> **What to produce**
Copy every line of the entries below verbatim, leaving out the pictures.

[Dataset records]
┌────────

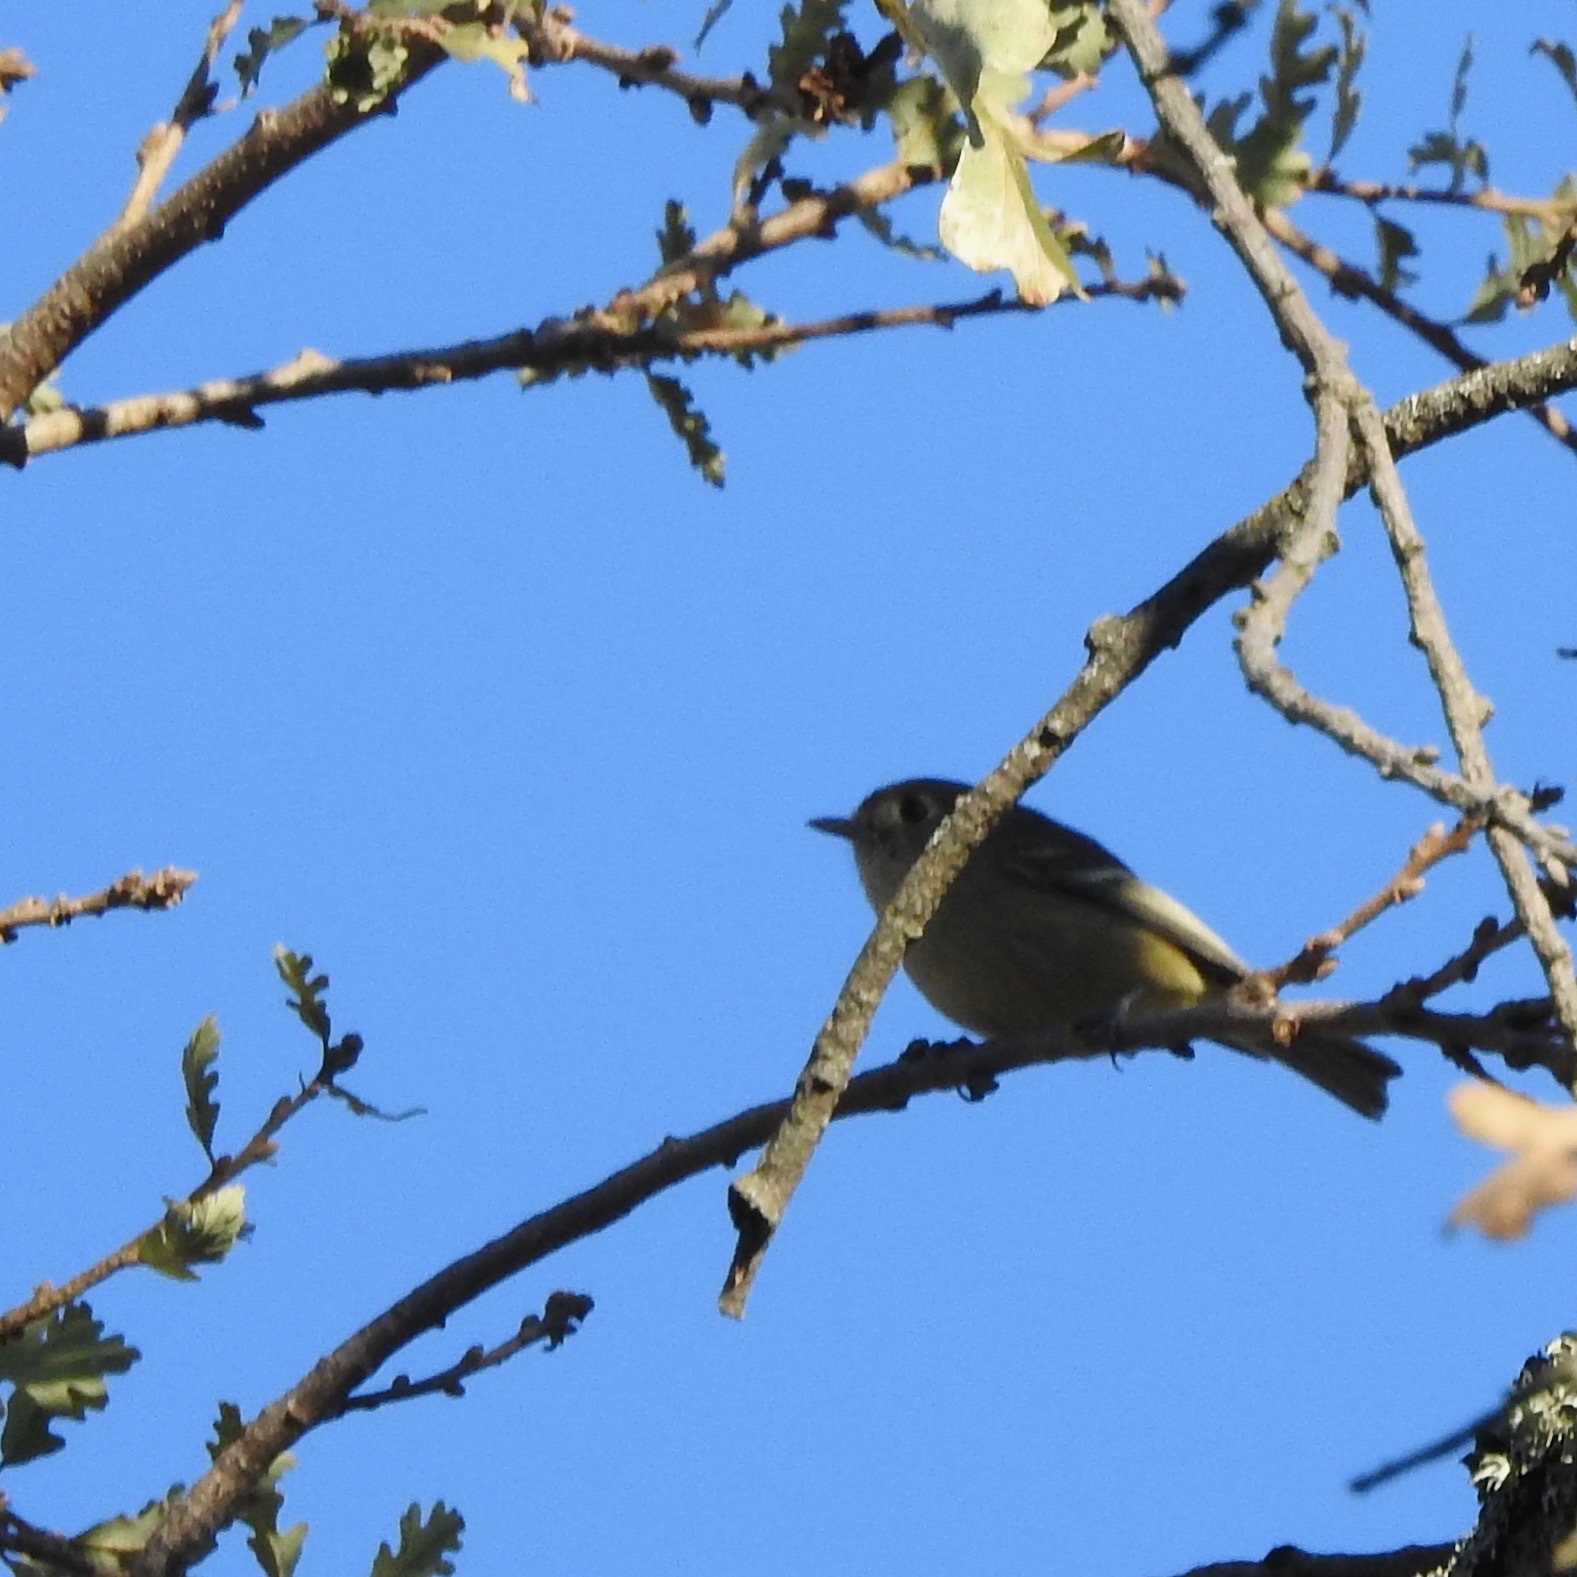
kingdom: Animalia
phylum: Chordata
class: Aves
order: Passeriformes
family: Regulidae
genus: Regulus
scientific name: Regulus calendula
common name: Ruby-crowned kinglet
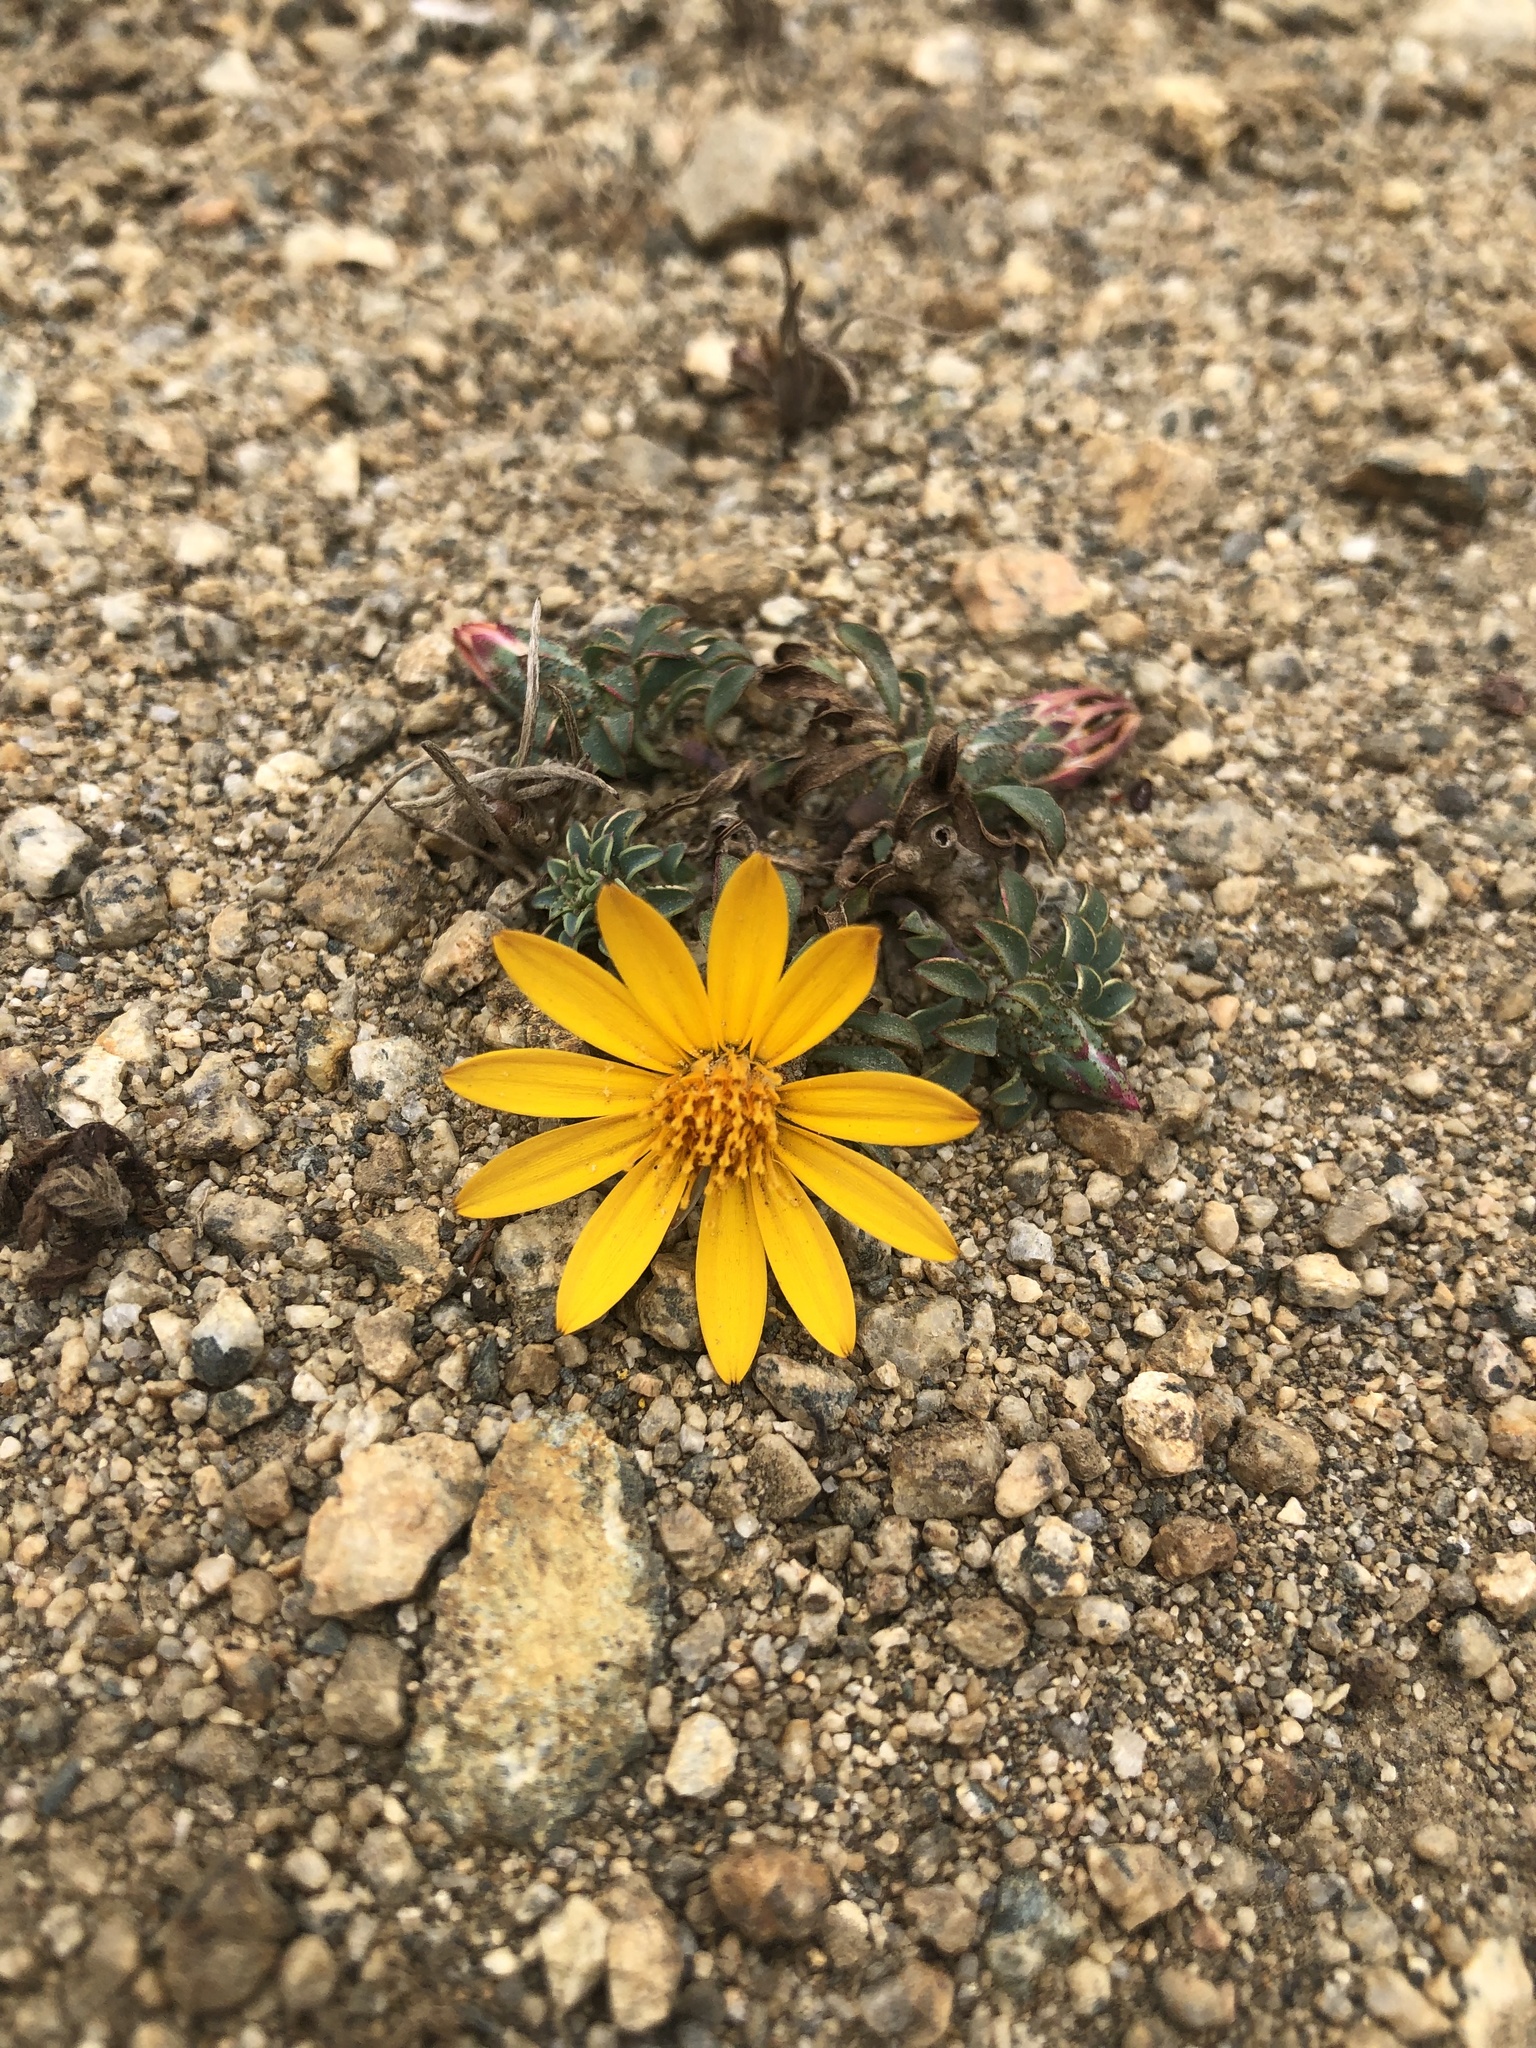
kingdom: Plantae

└────────

> **Solution**
kingdom: Animalia
phylum: Chordata
class: Aves
order: Passeriformes
family: Regulidae
genus: Regulus
scientific name: Regulus calendula
common name: Ruby-crowned kinglet
kingdom: Plantae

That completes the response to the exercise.